見出しは、"United Airlines Exploring Viability Of Stacking Them Like Cordwood"(ユナイテッド航空は「あいつら」を薪の束のように積み重ねることの可能性を検討している)だ。記事の写真でもわかるように、見出しの Them は乗客を指すが、本文にはその指示対象がどこにも書かれていない。

最初のパラグラフでも、不明な them が使われている。
CHICAGO—In its ongoing effort to cut transportation costs and boost profits, United Airlines announced Tuesday that it was exploring the feasibility of herding them into planes and stacking them like cordwood from floor to ceiling.

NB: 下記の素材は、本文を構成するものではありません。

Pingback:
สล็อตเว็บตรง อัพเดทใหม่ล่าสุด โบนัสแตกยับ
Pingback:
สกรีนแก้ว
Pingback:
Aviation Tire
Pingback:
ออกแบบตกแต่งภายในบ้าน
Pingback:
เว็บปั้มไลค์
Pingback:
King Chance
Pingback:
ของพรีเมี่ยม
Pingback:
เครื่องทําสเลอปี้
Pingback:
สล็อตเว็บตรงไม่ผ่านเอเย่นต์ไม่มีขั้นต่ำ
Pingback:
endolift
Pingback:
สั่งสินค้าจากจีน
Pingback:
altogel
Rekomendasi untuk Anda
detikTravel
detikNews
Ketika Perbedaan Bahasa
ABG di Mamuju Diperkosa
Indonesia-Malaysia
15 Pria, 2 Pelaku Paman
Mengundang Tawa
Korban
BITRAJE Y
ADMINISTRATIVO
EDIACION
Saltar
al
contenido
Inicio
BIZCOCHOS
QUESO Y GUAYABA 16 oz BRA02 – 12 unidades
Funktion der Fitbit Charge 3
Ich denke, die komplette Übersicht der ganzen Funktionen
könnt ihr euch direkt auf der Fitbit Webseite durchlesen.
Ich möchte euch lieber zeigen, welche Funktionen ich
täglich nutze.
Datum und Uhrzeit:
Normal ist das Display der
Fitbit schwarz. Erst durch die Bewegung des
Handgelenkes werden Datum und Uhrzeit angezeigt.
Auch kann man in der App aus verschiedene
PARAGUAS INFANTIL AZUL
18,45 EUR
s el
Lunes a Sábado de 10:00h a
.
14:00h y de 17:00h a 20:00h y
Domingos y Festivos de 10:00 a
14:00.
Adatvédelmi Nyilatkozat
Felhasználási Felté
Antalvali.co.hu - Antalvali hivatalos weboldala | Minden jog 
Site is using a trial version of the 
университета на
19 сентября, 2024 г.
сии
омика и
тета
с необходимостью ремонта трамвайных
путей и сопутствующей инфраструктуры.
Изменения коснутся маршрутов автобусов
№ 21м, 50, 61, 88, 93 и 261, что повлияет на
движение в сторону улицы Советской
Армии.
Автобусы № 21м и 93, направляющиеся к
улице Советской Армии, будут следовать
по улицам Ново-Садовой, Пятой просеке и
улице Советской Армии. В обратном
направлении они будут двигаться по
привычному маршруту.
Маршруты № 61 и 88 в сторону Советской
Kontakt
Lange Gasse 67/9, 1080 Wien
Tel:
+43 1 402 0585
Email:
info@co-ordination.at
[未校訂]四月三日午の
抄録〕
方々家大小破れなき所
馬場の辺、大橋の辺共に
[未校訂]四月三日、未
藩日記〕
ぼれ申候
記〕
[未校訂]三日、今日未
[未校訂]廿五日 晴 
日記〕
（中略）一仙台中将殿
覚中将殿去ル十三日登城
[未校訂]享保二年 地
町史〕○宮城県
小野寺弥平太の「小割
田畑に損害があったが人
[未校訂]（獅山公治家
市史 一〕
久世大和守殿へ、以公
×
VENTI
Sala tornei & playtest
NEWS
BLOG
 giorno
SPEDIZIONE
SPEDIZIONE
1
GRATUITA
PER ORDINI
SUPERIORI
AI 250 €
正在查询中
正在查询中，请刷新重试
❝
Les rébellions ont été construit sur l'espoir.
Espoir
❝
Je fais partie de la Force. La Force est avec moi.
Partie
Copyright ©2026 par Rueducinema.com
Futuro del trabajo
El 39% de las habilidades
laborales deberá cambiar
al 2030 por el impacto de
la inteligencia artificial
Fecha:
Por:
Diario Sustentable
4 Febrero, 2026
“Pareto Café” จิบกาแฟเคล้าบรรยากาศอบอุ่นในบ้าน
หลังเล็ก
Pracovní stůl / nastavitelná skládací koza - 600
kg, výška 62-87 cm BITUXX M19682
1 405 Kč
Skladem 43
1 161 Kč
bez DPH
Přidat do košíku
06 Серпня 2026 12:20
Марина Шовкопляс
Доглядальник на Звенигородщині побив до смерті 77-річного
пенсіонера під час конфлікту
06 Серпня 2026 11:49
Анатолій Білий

この記事の背景には、米国の航空業界での激しい競争とコスト削減によるサービスの低下がある。米国の国内便を使う人は "The airlines treat passengers like 「luggage [freight, cattle, animals]." などのようにサービスの悪さを嘆くことが多いので、"United Airlines Exploring Viability Of Stacking Passengers Like Cordwood" のように stack の目的語を明示しても冗談が通じるが、指示対象を伏せたことで The Onion の作者が「乗客の物品化」に間接的に言及できてユーモアをワンランクアップできたのだ。このワンランクアップは、英語の文法、すなわち「stack のような他動詞を使用するとき、目的語の名詞か代名詞を省略できない」と「代名詞が使われる場合、その指示対象が文脈から明確でなければならない」というルールに依存している。日本語など、目的語や代名詞の省略が可能な言語では、これらのルールをわざと「違反」することができないので、同様なジョークが成り立ちにくい。